Assignment:
Copy all data exactly. Skip pictures.

#### Provided material

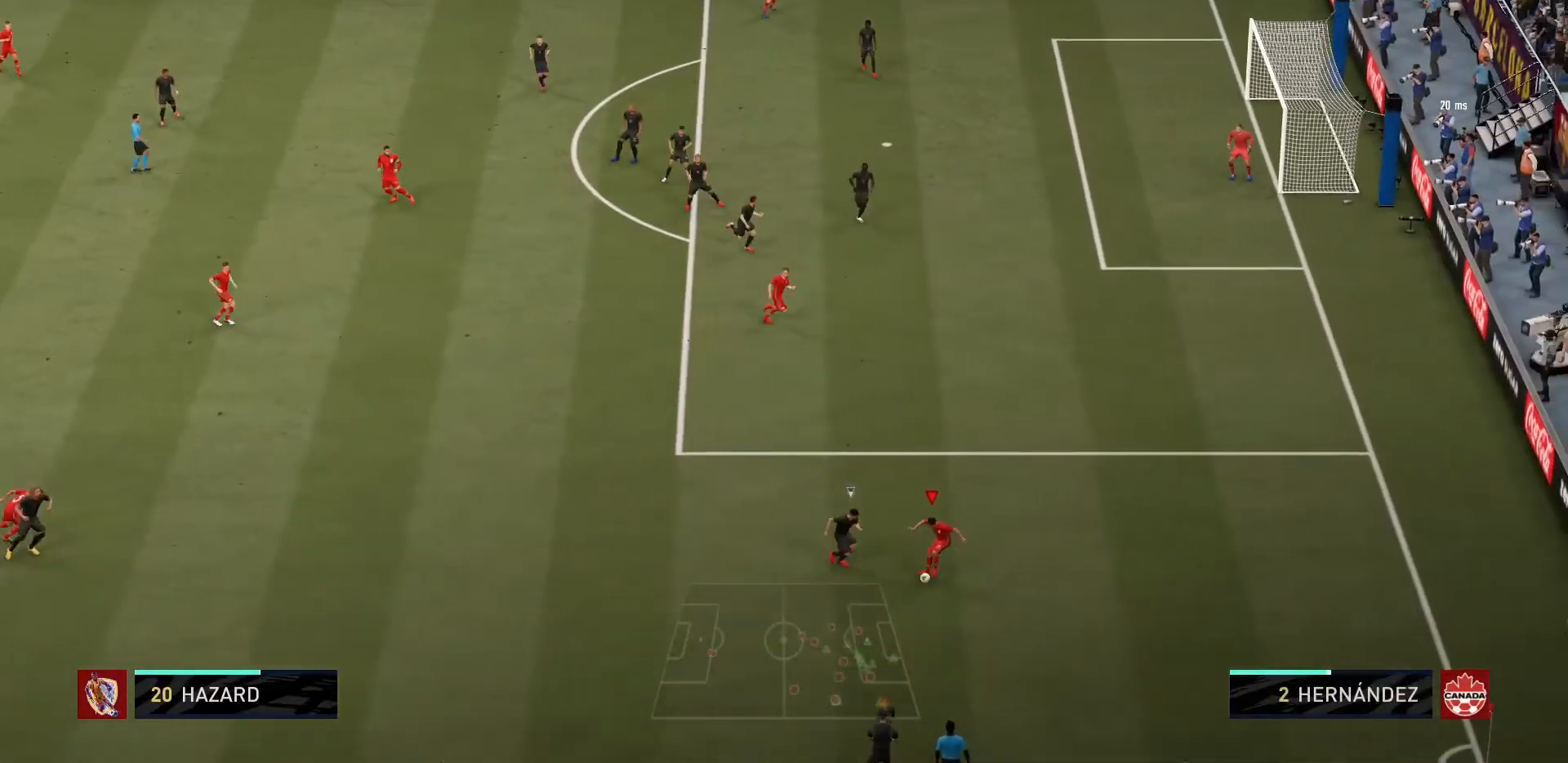
{"buttons": ["R1"], "left_stick": "up-right", "right_stick": "center", "events": [[134, "R1", "down"]]}
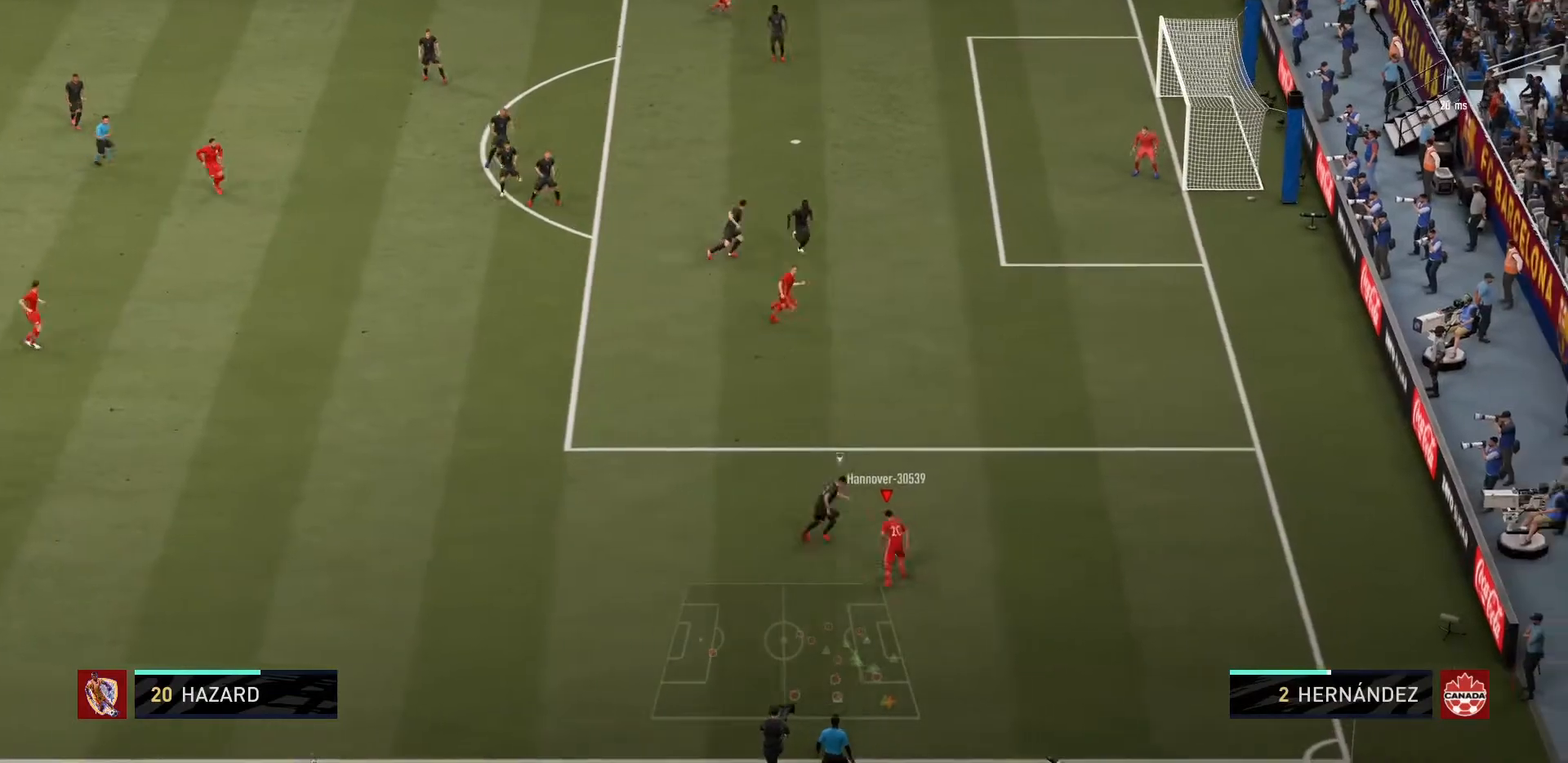
{"buttons": ["R1"], "left_stick": "up-right", "right_stick": "center", "events": []}
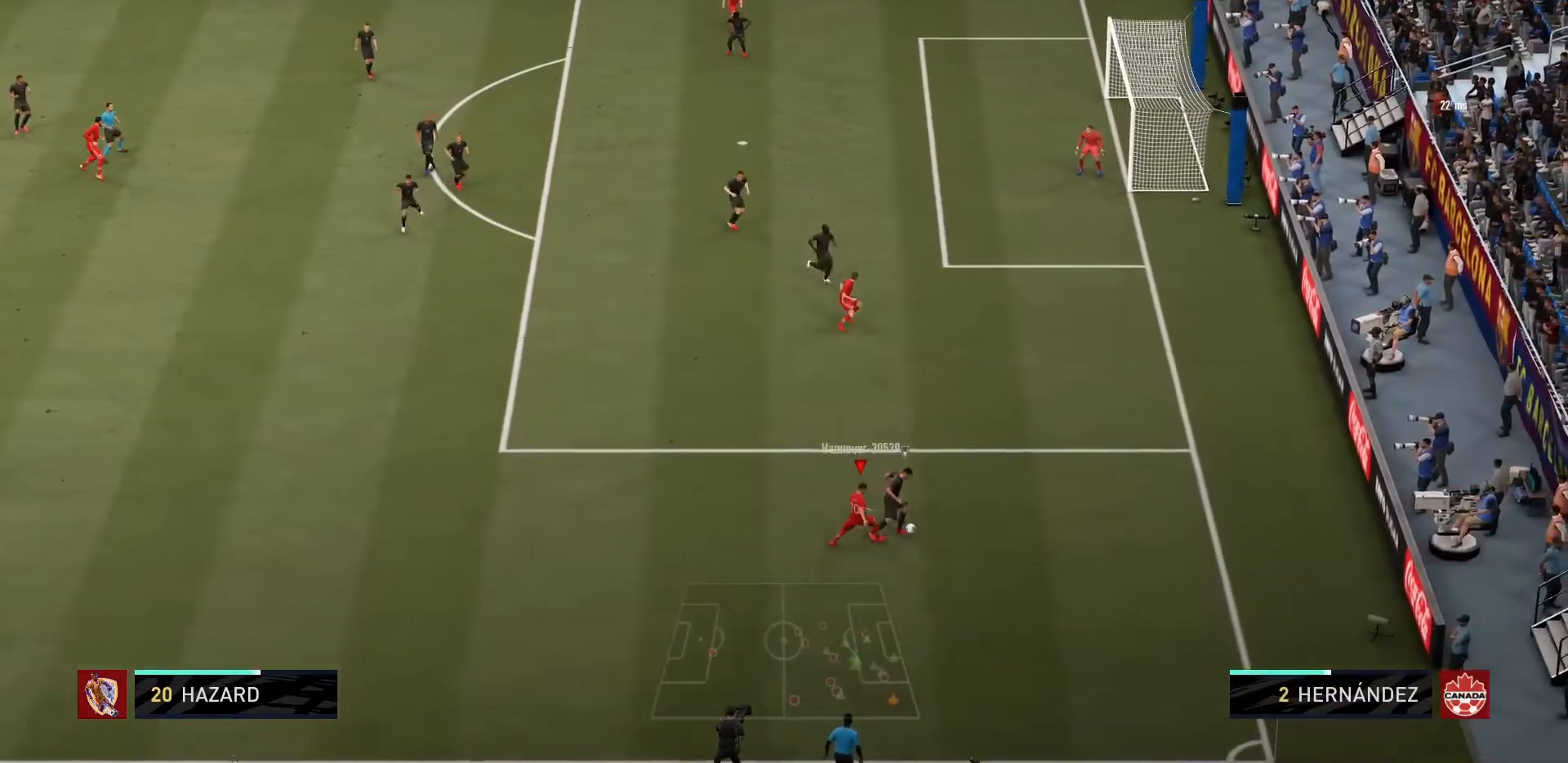
{"buttons": ["R1"], "left_stick": "center", "right_stick": "center", "events": [[467, "left_stick", "center"]]}
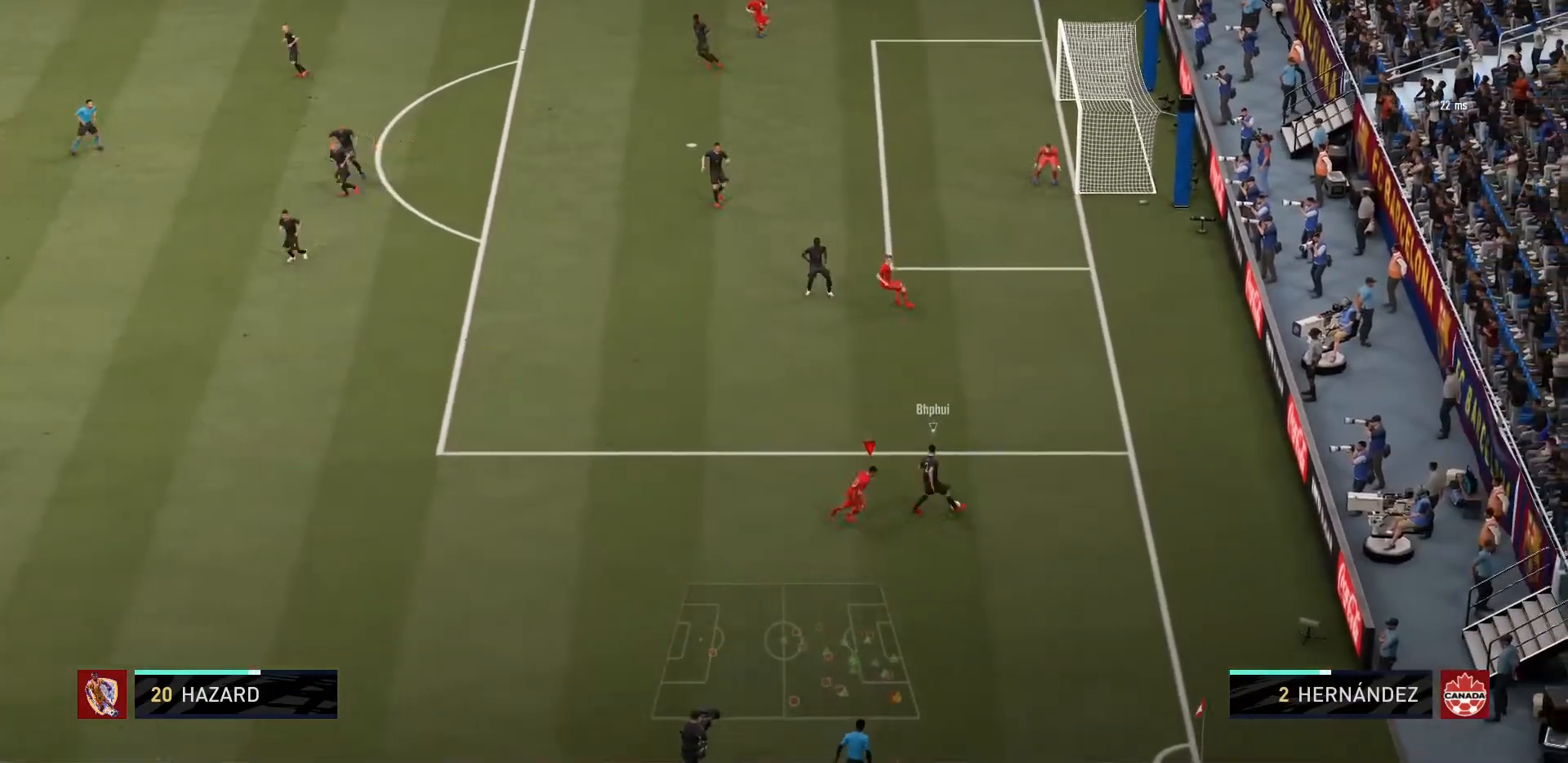
{"buttons": ["L2", "R1"], "left_stick": "up", "right_stick": "center", "events": [[66, "L2", "down"], [66, "left_stick", "down-right"], [166, "left_stick", "up-right"], [467, "left_stick", "up"]]}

########

Reply to the task:
{"buttons": ["R1"], "left_stick": "up-right", "right_stick": "center", "events": [[134, "R1", "down"]]}
{"buttons": ["R1"], "left_stick": "up-right", "right_stick": "center", "events": []}
{"buttons": ["R1"], "left_stick": "center", "right_stick": "center", "events": [[467, "left_stick", "center"]]}
{"buttons": ["L2", "R1"], "left_stick": "up", "right_stick": "center", "events": [[66, "L2", "down"], [66, "left_stick", "down-right"], [166, "left_stick", "up-right"], [467, "left_stick", "up"]]}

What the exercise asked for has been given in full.